Bruno Le Maire absent

C'est Olivia Grégoire, Secrétaire d'Etat à l'Économie sociale, solidaire et responsable, qui le remplace en ouverture du sommet.

"Le Covid-19 n'est pas une excuse pour ralentir"

C'est la première prise de parole de Mairead McGuiness, commissaire Européen sur les services financiers, la stabilité financière et les marchés. Quelques points clés de son intervention : 

- "Le Covid-19 n'est pas une excuse pour retarder nos réponses face à la perte de biodiversité, les enjeux environnementaux, et la lutte contre le changement climatique". 

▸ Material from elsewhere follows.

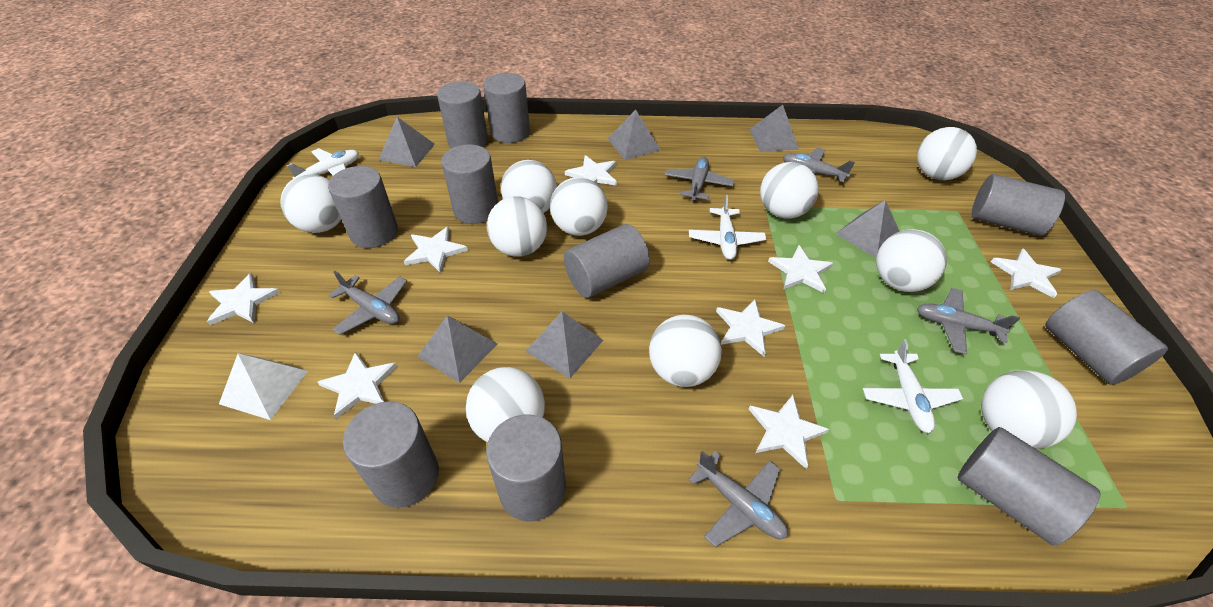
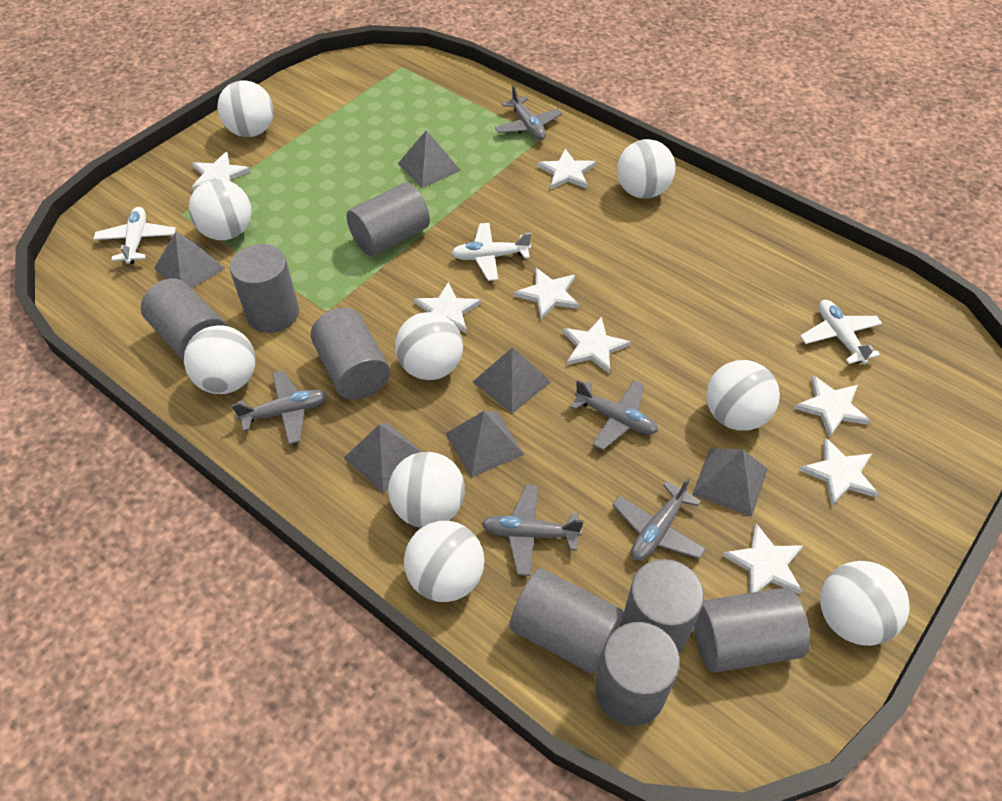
grey cylinder: [328,166,398,248] [343,401,439,508] [437,81,488,149] [441,144,498,224] [483,73,530,143] [486,414,566,521] [564,224,650,298] [958,427,1101,545] [972,174,1065,236] [1045,290,1168,385] = 10 -> [141,278,227,360] [230,244,299,333] [310,308,390,400] [346,182,430,256] [510,568,624,674] [595,622,680,726] [621,559,704,653] [694,588,810,673] = 8
white ball: [280,174,341,233] [466,367,545,442] [487,196,547,257] [501,160,557,213] [550,177,608,236] [649,315,722,387] [760,162,819,219] [876,229,947,292] [917,127,977,180] [981,370,1077,449] = 10 -> [184,325,256,394] [189,179,251,240] [217,81,274,137] [388,452,465,528] [395,312,463,380] [404,521,484,602] [617,139,675,199] [706,360,780,431] [820,561,910,646] = 9
white pyramid: [219,353,308,420] = 1 -> none = 0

- "Nous porterons la finance verte à un niveau supérieur et nous allons accéléré". Elle cite alors les travaux menés pour mettre en avant la transparence sur les produits financiers. 

- Notre but est "que les investisseurs puissent identifier les projets qui vont atténuer le changement climatique". 

- "Nous souhaitons que le S (Social) de ESG soit plus important dans nos travaux"

Un observatoire de la finance durable

Thierry Déau annonce la création d'un observatoire de la finance durable pour que "la Place de Paris soit transparente". Dans quelques minutes, l'Essentiel de la finance durable vous présentera un article complet sur cette annonce. 

Des trillions à mobiliser pour rendre l'économie durable

"Le Green Deal est la réponse européenne à la crise et permettra de relancer l'économie par la finance durable (...) Nous allons devoir mobiliser des trillions pour rendre l'économie durable. Cela va au-delà du climat. C'est une question holistique qui comprend des enjeux sociaux", Thierry Déau, Président de Finance for Tomorow et PDG de Meridian

S'emparer de la taxonomie, l'appel d'Augustin de Romanet

"J’appelle tous les investisseurs à s’emparer du débat de la taxonomie européenne. Les investisseurs doivent comprendre les besoins de l’entreprise". Augustin de Romanet

Le Président de Paris Europlace appelle à ce que la Taxonomie ne soit pas "l'ère de jeu de tous les Ayatollah de la planète".  C'est un point essentiel pour "l'après-crise" et la "souveraineté" européenne. 

Les fonds verts cotés européens en plein boum !

Les encours des fonds verts cotés européens ont presque été multiplié par deux en deux ans, pour atteindre 60 milliards d'euros. Retrouvez l'étude publiée par Novethic, avec l'Ademe, dans le cadre de la "Paris for Tomorrow Week", qui confronte ces fonds verts à la future taxonomie européenne.

Demandez le programme

 Pour retrouver le déroulement de la journée du CFD, c'est ici

Olivia Grégoire et la crise du capitalisme

En attendant le début des débats, retrouvez notre interview d'Olivia Grégoire, Secrétaire d'Etat à l'Economie sociale, Solidaire et responsable. Elle y parle de l'évolution du label ISR, de la transformation du capitalisme et du modèle de l'ESS. 

 "Le capitalisme financier est à bout de souffle, et connaît une crise qui ne date pas de la Covid mais de plusieurs années"

Bienvenue sur le live du Climate Finance Day 2020

 Retrouvez-nous toute la journée en direct sur ce live pour suivre les conférences et les principales annonces.